Porcos que comem frutos do mar: A carne de 20 Mil dólares e a fome que rasga o peito da humanidade; vídeo. Por Flávio Chaves

  Por Flávio Chaves – Jornalista, poeta, escritor e membro da Academia Pernambucana de Letras. Foi Delegado Federal/Minc  –  Nas entranhas de algumas fazendas asiáticas, porcos são alimentados com frutos do mar. Não se trata de uma metáfora, nem de uma fábula moderna. É real. Animais sendo engordados com camarões, mariscos, lulas e peixes frescos. O objetivo? Produzir uma carne “limpa”, “delicada”, “pura”, capaz de atingir o paladar de uma elite mundial que paga até 20 mil dólares por um único exemplar.

O vídeo que circula nas redes sociais, gravado com uma produção estética calculada, tenta embrulhar essa realidade com imagens suaves e uma narrativa quase encantada. O repórter descreve o processo com uma espécie de fascínio técnico, como se revelasse ao público um segredo sussurrado da alta gastronomia. Fala da dieta dos porcos, da textura da carne, dos métodos de criação. Cada frase parece escrita para seduzir o consumidor de luxo, quase como uma propaganda involuntária de um requinte que poucos, pouquíssimos, podem alcançar.

Mas por trás de cada palavra dita com leveza, e de cada cena filmada com esmero, pulsa a obscenidade de um sistema que decidiu que um porco merece frutos do mar enquanto milhões de seres humanos seguem morrendo… de fome. É a encenação sofisticada de um escárnio social. Uma festa para poucos, um cemitério invisível para muitos.

O planeta já ultrapassa os 8 bilhões de habitantes. E em meio a essa multidão, quantos terão o direito de provar uma única vez, ao longo da vida, um prato que sustente o corpo e alivie a alma? Quantos, nesse exato momento, estão deitados em calçadas, em barracos, em favelas, com o estômago vazio, enquanto os donos do topo da pirâmide saboreiam carnes de luxo esculpidas à custa da excentricidade e do desperdício?

Os discursos oficiais tentam camuflar a tragédia com expressões técnicas, chamando de “insegurança alimentar” aquilo que é e sempre foi: fome. Fome brutal, real, diária. Fome que tem rosto, nome, endereço. Fome que mata em silêncio enquanto o mundo se acostuma a ignorá-la.

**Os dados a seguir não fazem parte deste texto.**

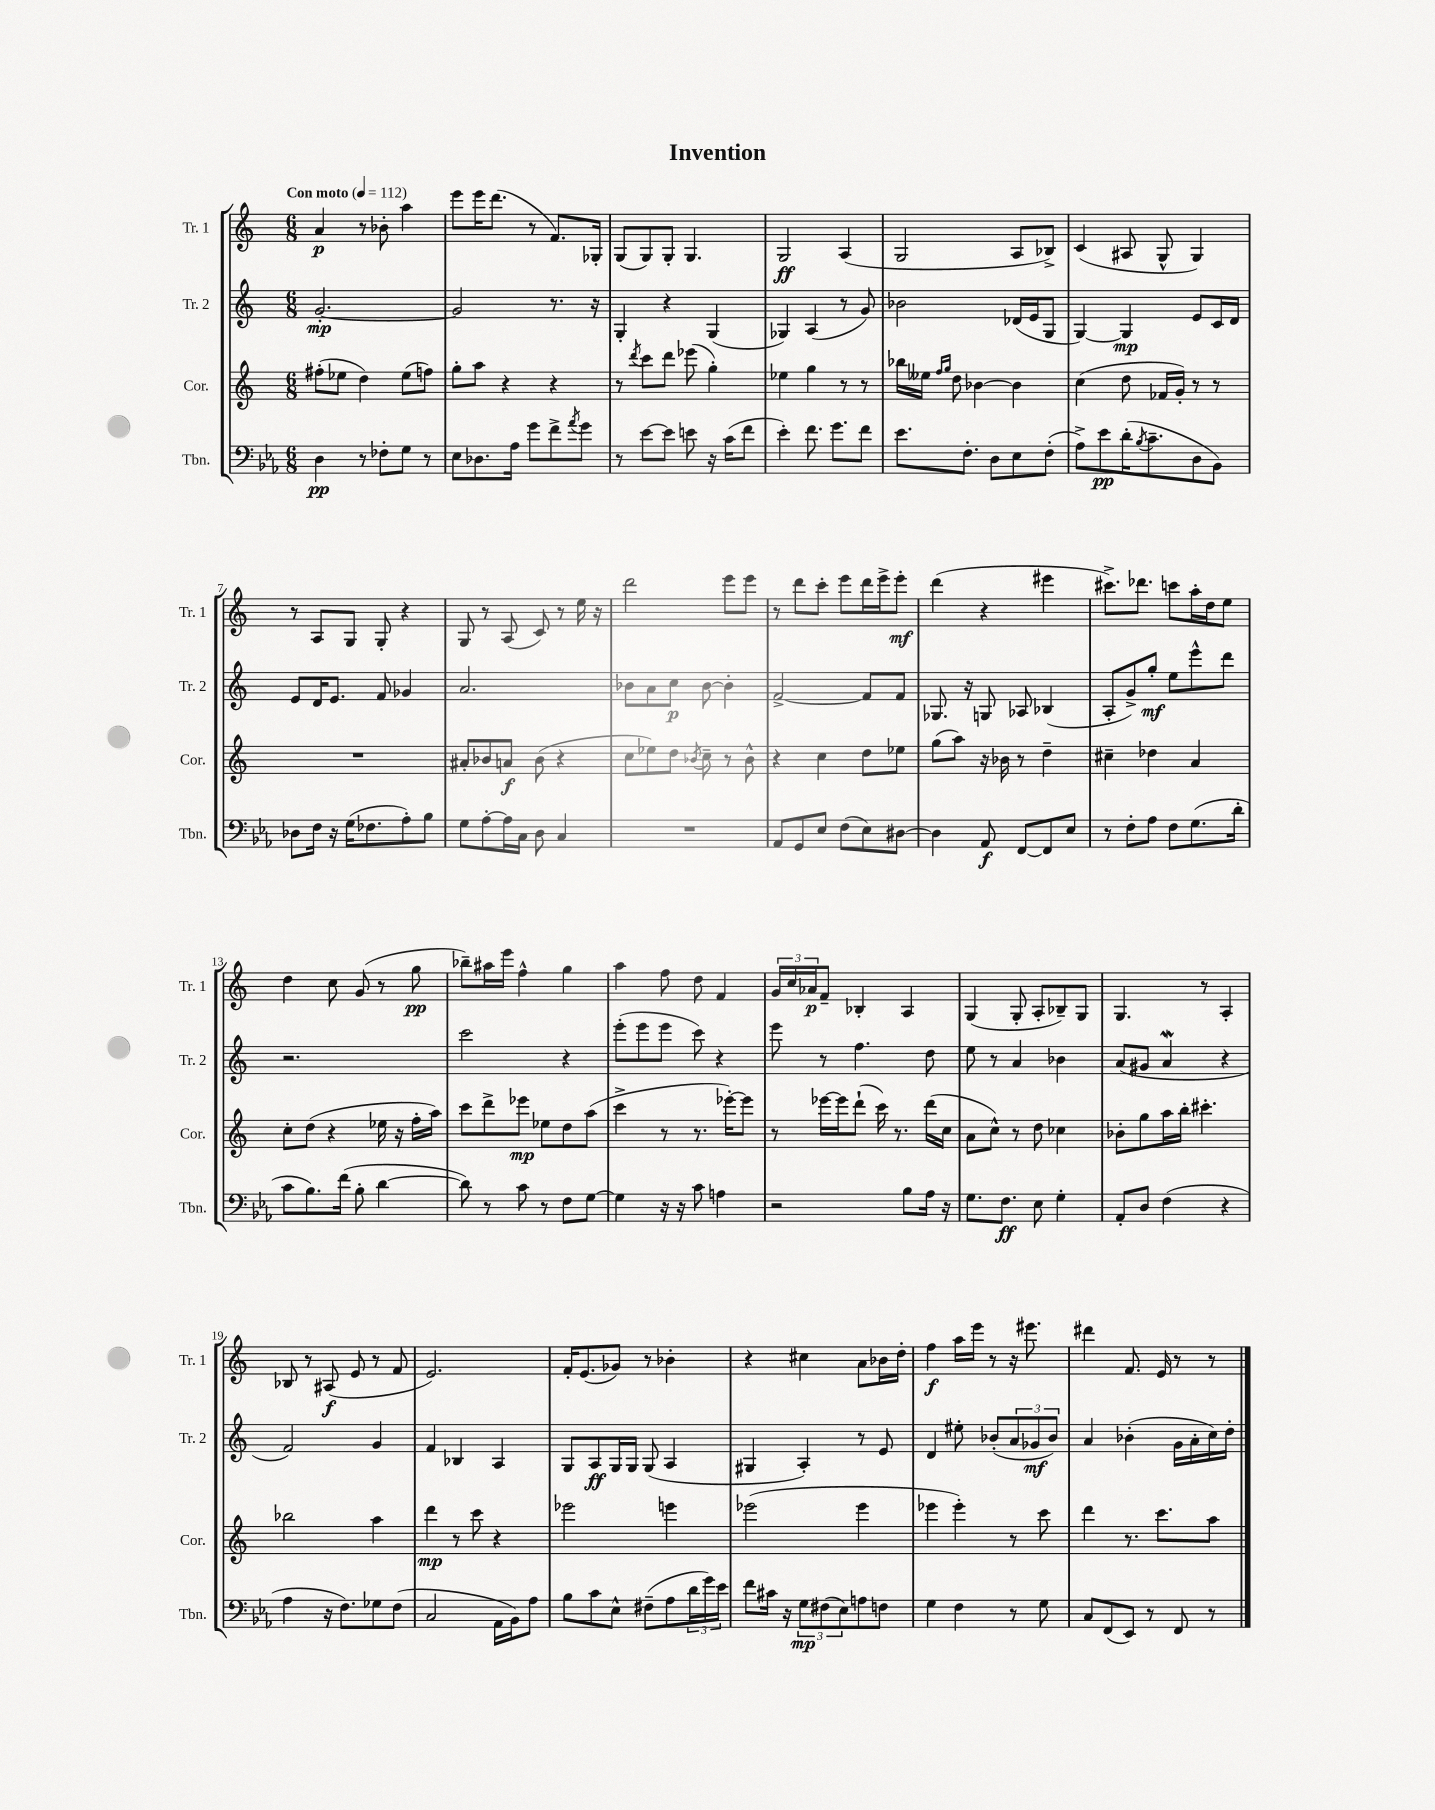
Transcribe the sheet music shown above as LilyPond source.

\header { title = "Invention" }
<<
\new StaffGroup <<
\new Staff = "s0" \with { instrumentName = "Tr. 1" shortInstrumentName = "Tr. 1" } {
    \clef treble \key c \major \numericTimeSignature \time 6/8 \tempo "Con moto" 4 = 112
    a'4\p r8 bes'8-. a''4 |
    e'''8 e'''16 d'''8.( r8 f'8.) ges16-. |
    g8( g8) g8-. g4. |
    g2\ff a4( |
    g2 a8 bes8->) |
    c'4( ais8 g8-^ g4) |
    r8 a8 g8 g8-. r4 |
    g8 r8 a8( c'8) r8 e''16 r16 |
    d'''2 e'''8 e'''8 |
    r8 d'''8 c'''8-. e'''8 d'''16 e'''16-> e'''8-.\mf |
    d'''4( r4 eis'''4 |
    cis'''8.->) des'''8. c'''8 a''16-. d''16 e''8 |
    d''4 c''8 g'8( r8 g''8\pp |
    bes''8--) ais''16 e'''16 f''4-^ g''4 |
    a''4 f''8 d''8 f'4 |
    \tuplet 3/2 { g'16 c''16 aes'16\p } f'8-- bes4-. a4 |
    g4( g8-. a8-. bes8--) g8 |
    g4. r8 a4-. |
    bes8 r8 ais8\f( e'8 r8 f'8 |
    e'2.) |
    f'16-. e'8.( ges'8) r8 bes'4-. |
    r4 cis''4 a'8 bes'16 d''16-. |
    f''4\f a''16 e'''16 r8 r16 eis'''8. |
    dis'''4 f'8. e'16 r8 r8 \bar "|." |
}
\new Staff = "s1" \with { instrumentName = "Tr. 2" shortInstrumentName = "Tr. 2" } {
    \clef treble \key c \major \numericTimeSignature \time 6/8
    g'2.~-.\mp |
    g'2 r8. r16 |
    g4-. r4 g4( |
    ges4) a4( r8 g'8) |
    bes'2 des'16( e'16 g8 |
    g4~) g4\mp e'8 c'16 d'16 |
    e'8 d'16 e'8. f'8 ges'4 |
    a'2. |
    bes'8 a'8 c''8\p bes'8~ bes'4-. |
    f'2~-> f'8 f'8 |
    ges8. r16 g8 aes8 bes4( |
    a8-. g'8->) g''8-.\mf e''8 e'''8-^ d'''8 |
    r2. |
    c'''2 r4 |
    e'''8-.( e'''8 e'''8 c'''8) r4 |
    e'''8 r8 f''4. d''8 |
    e''8 r8 a'4 bes'4 |
    a'8( gis'8 a'4\mordent r4 |
    f'2) g'4 |
    f'4 bes4 a4 |
    g8 a8\ff g16 g16 g8( a4 |
    gis4 a4-.) r8 e'8 |
    d'4 eis''8-. bes'8-.( \tuplet 3/2 { a'8 ges'8\mf bes'8) } |
    a'4 bes'4-.( g'16 a'16-. c''16) d''16-. \bar "|." |
}
\new Staff = "s2" \with { instrumentName = "Cor." shortInstrumentName = "Cor." } {
    \clef treble \key c \major \numericTimeSignature \time 6/8
    fis''8-.( ees''8 d''4) ees''8( f''8) |
    g''8-. a''8 r4 r4 |
    r8 \acciaccatura { d'''8 } c'''8 d'''8 ees'''8( g''4-.) |
    ees''4 g''4 r8 r8 |
    bes''16 eeses''16 \grace { f''16 g''16 } d''8 bes'4~ bes'4 |
    c''4( d''8 fes'16 g'16-.) r8 r8 |
    R2. |
    ais'8-. bes'8 a'8\f bes'8( r4 |
    c''8 ees''8) d''8 \acciaccatura { bes'8 } c''8-- r8 bes'8-^ |
    r4 c''4 d''8 ees''8 |
    g''8( a''8) r16 bes'16 r8 d''4-- |
    cis''4-- des''4 a'4 |
    c''8-. d''8( r4 ees''16 r16 f''16-. a''16) |
    c'''8 d'''8-> ees'''8\mp ees''8 d''8 a''8( |
    c'''4-> r8 r8. ees'''16~-.) ees'''8 |
    r8 ees'''16~ ees'''16 d'''8-!( c'''16) r8. d'''16( c''16 |
    a'8 c''8-^) r8 d''8 ces''4 |
    bes'8-. g''8 a''16 b''16-. cis'''4.-. |
    bes''2 a''4 |
    d'''4\mp r8 c'''8 r4 |
    ees'''2 e'''4 |
    ees'''2( ees'''4 |
    ees'''4 ees'''4-.) r8 c'''8 |
    d'''4 r8. c'''8. a''8 \bar "|." |
}
\new Staff = "s3" \with { instrumentName = "Tbn." shortInstrumentName = "Tbn." } {
    \clef bass \key ees \major \numericTimeSignature \time 6/8
    d4\pp r8 fes8-. g8 r8 |
    ees8 des8. aes16 g'8 f'8-> \acciaccatura { aes'8 } g'8 |
    r8 ees'8~ ees'8 e'8 r16 c'16( f'8 |
    ees'4-.) f'8. g'8. f'8 |
    ees'8. f8.-. d8 ees8 f8-.( |
    aes8->) ees'8\pp d'16-.( \acciaccatura { bes8 } c'8.-- d8 bes,8) |
    des8 f16 r16 g16( fes8. aes8-.) bes8 |
    g8 aes8~-. aes16 c16 d8 c4 |
    R2. |
    aes,8 g,8 ees8 f8( ees8) dis8~ |
    dis4 aes,8\f f,8~ f,8 ees8 |
    r8 f8-. aes8 f8 g8.( d'16-. |
    c'8 bes8.) f'16( bes8-. d'4~ |
    d'8) r8 c'8 r8 f8 g8~ |
    g4 r16 r16 c'8 a4 |
    r2 bes8 aes16 r16 |
    g8. f8.\ff ees8 g4-. |
    aes,8-. d8 f4( r4 |
    aes4 r16 f8.) ges8 f8( |
    c2 aes,16 bes,16) aes8 |
    bes8 c'8 ees8-^ fis8--( aes8 \tuplet 3/2 { d'16 g'16) ees'16 } |
    f'8 cis'16 r16 \tuplet 3/2 { g8\mp fis8( ees8) } a8 f8 |
    g4 f4 r8 g8 |
    c8 f,8( ees,8) r8 f,8 r8 \bar "|." |
}
>>
>>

O vídeo, com sua produção meticulosamente coreografada, tenta disfarçar a ferida com imagens bem editadas e uma trilha sonora que mais parece saída de um filme de terror sutil — o terror dos vampiros bilionários que se alimentam do trabalho sangrento do seu semelhante. Cada acorde de música, cada cena de porcos banqueteando-se com mariscos, é um insulto aos que sequer têm uma mesa para chamar de sua.

Enquanto os animais são engordados com iguarias, milhões de pessoas seguem condenadas à invisibilidade, com a alma rasgada pela indiferença pública e pela covardia de gestores que prometem e não cumprem, que discursam, mas não entregam, que posam de líderes enquanto deixam o povo à míngua. Não é apenas desigualdade econômica. É perversão moral. É um escárnio frio, servido em porcelana, acompanhado de taças de cristal, enquanto nas esquinas do mundo a esperança ajoelha-se, com os olhos voltados ao céu, suplicando pela comunhão mais básica e mais justa: o direito sagrado ao vinho e ao pão.